Wednesday 24 March 2021

Marxism, Zionism and the National Question - Opposition To Immigration Controls and The National Question (2/2)

Marxism, Zionism and the National Question


Opposition To Immigration Controls and The National Question (2/2)


In July 1982, the fused WSL was in the midst of a faction fight between those that argued for support for Argentina in the Falklands War (mostly the old Thornett group), and those that argued that the war was reactionary on both sides (mostly the old I-CL group). Here is what I wrote, in Internal Bulletin 12, in support of the latter position, in “Once More On The Falklands”.

“... Cunliffe objects, 'The reason why the islanders “oppress nobody” on the islands is because of the rigorously chauvinist policy of excluding non-British people”. This is really tautological. The reality is that because of the size of the population, the islanders right to self-determination could be overridden simply by Argentina settling enough people there to outvote the present community. Moreover, whilst we are opposed to immigration laws, their existence elsewhere has not prevented us from defending nation's rights to self-determination, except in the case of Israel, where they are used against the Palestinians who were thrown out of their own country.

Cunliffe could no doubt retort that this is what happened in the Falklands. 'The colony was seized from the young Argentinian nation in 1829. The Argentine garrison was evicted by British military force...' Are we to take this seriously? That the stationing of a few dozen Argentine troops, whose permanent homes would have been in Argentina, for four whole years, gives Argentina a claim on the Falklands against a civilian community who have lived and worked there for 150 years with, until now, no real challenge from Argentina of their right to do so?”

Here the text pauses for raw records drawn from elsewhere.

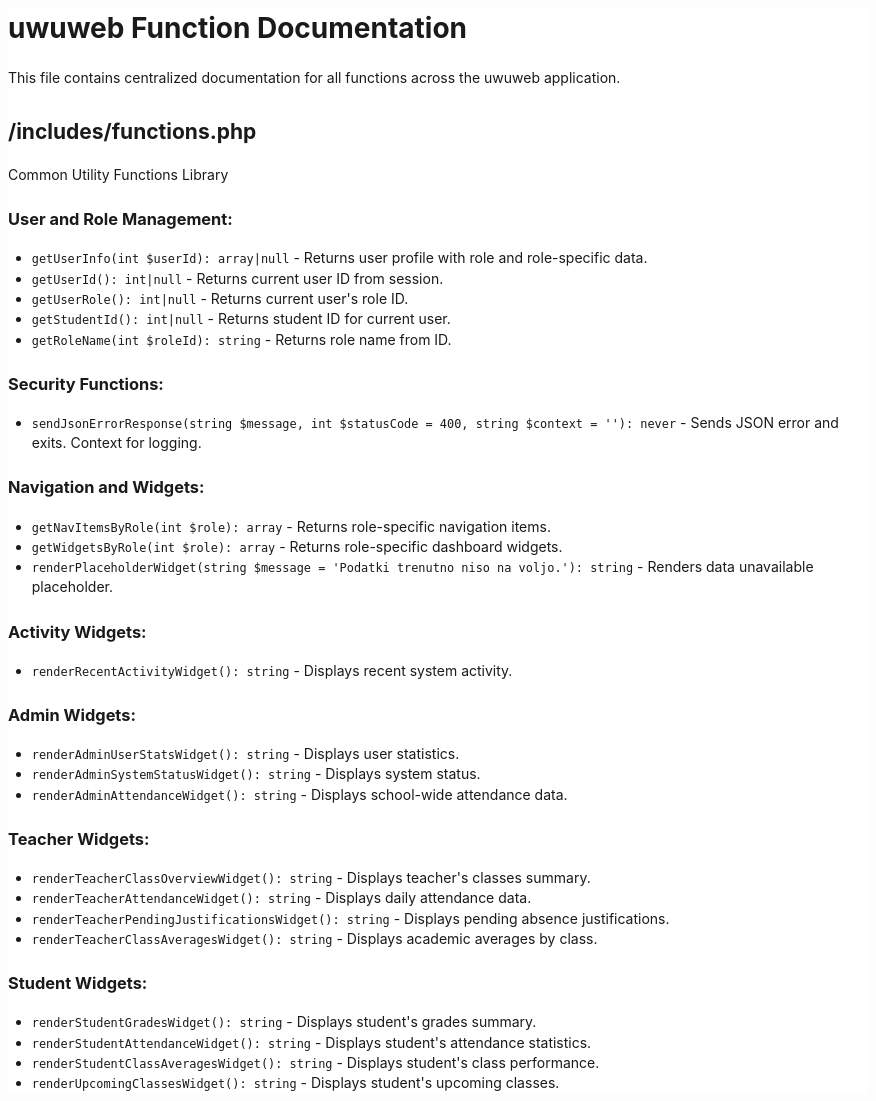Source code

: # uwuweb Function Documentation

This file contains centralized documentation for all functions across the uwuweb application.

## /includes/functions.php

Common Utility Functions Library

### User and Role Management:

- `getUserInfo(int $userId): array|null` - Returns user profile with role and role-specific data.
- `getUserId(): int|null` - Returns current user ID from session.
- `getUserRole(): int|null` - Returns current user's role ID.
- `getStudentId(): int|null` - Returns student ID for current user.
- `getRoleName(int $roleId): string` - Returns role name from ID.

### Security Functions:

- `sendJsonErrorResponse(string $message, int $statusCode = 400, string $context = ''): never` - Sends JSON error and exits. Context for logging.

### Navigation and Widgets:

- `getNavItemsByRole(int $role): array` - Returns role-specific navigation items.
- `getWidgetsByRole(int $role): array` - Returns role-specific dashboard widgets.
- `renderPlaceholderWidget(string $message = 'Podatki trenutno niso na voljo.'): string` - Renders data unavailable placeholder.

### Activity Widgets:

- `renderRecentActivityWidget(): string` - Displays recent system activity.

### Admin Widgets:

- `renderAdminUserStatsWidget(): string` - Displays user statistics.
- `renderAdminSystemStatusWidget(): string` - Displays system status.
- `renderAdminAttendanceWidget(): string` - Displays school-wide attendance data.

### Teacher Widgets:

- `renderTeacherClassOverviewWidget(): string` - Displays teacher's classes summary.
- `renderTeacherAttendanceWidget(): string` - Displays daily attendance data.
- `renderTeacherPendingJustificationsWidget(): string` - Displays pending absence justifications.
- `renderTeacherClassAveragesWidget(): string` - Displays academic averages by class.

### Student Widgets:

- `renderStudentGradesWidget(): string` - Displays student's grades summary.
- `renderStudentAttendanceWidget(): string` - Displays student's attendance statistics.
- `renderStudentClassAveragesWidget(): string` - Displays student's class performance.
- `renderUpcomingClassesWidget(): string` - Displays student's upcoming classes.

Immigration is not the same as colonisation.  What 'Cunliffe' and the Minority were arguing, here, was a version of the argument that Glotzer had put in favour of Zionist colonisation of Palestine, under the cover of a right of "immigration".  In other words, considering the matter concretely, in this case, shows that the argument that a right to self-determination is in danger could have been warranted in such peculiar conditions, as against claims that Britain, a nation of nearly 70 million people might be “swamped” by immigration, a completely fallacious and racist claim. But, the reference, in this quote, to Israel, is also relevant, here, because, again, these are peculiar conditions. The mass migration of Jews to Palestine, was not simply the kind of normal migration of peoples across the globe in search of a better life that we argue all workers should be able to enjoy. It was organised from above by Zionism, with large amounts of money thrown into organising it, and originally with the support of other imperialist powers, like Britain. The Zionists also entered into agreements with the Nazis to further encourage the migration of Jews from Germany to Israel for this purpose. The Haavara Agreement between the Zionists and Nazis facilitated the movement of 60,000 German Jews to Palestine between 1933-39.

But, similarly, Israel, today, like the Falklands, has a small population, but not to such a qualitative degree. The population is 9.2 million of which 74%, or 6.8 million are Jews. This is wholly different to the situation in the Falklands, where the population is just 3,400 people. Israel is more like Sweden than the Falklands. A large part of the Palestinian people live in the proto-Palestinian state of the West Bank and Gaza, essentially, therefore, under Israeli responsibility as recognised by the UN. That total population comprises around 4.7 million people. And, unlike the Palestinians facing an organised, well financed, invasion of Zionists, in the early part of the 20th century, Palestinians, today, face a modern, wealthy, and heavily armed Jewish state, intimately tied into the global imperialist hierarchy of states, firmly backed by the US, for which it acts as regional proxy, in the same way that the various Slavic states acted as agents of Tsarism in the 19th century.

The qualitative difference, here, is that, whilst Argentina could easily organise, at a state level, the emigration of 4,000 civilians to the Falklands, so as to carry out a cold annexation of the Islands, no such possibility exists in relation to Palestinians and Israel. The argument that Israel cannot allow a right of return, or other immigration by Palestinians is simply the same kind of racist, “defence of the fatherland” argument used by chauvinists elsewhere, and all the more untenable given the fact that the state itself was created by the expulsion of its indigenous population.

But, the other question is does this make the Israeli state invalid. The answer is clearly no, for the reasons set out previously. We oppose immigration controls, just as we oppose many other policies adopted by the capitalist state, but that does not invalidate the nature of these states, as states. They have all come into existence as a consequence of oppression and suppression of other nations and nationalities, in one form or another. That is the nature of the historical process. We are not moralists seeking to turn the clock backwards in order to right some previous wrongs done, but Marxists that seek to move forward on the basis of what actually now exists. Within that context, the nation state, in its time, was a progressive historical development. But, just as the fetter of private capital was burst asunder by the development of socialised capital, which expropriated the old private capitalists, so this same process, the development of mammoth, socialised capital, also burst through the limitations of the nation state, as capital expanded across the globe, and created a world market and world economy. As Lenin says, this was also a further progressive development brought about by capitalism.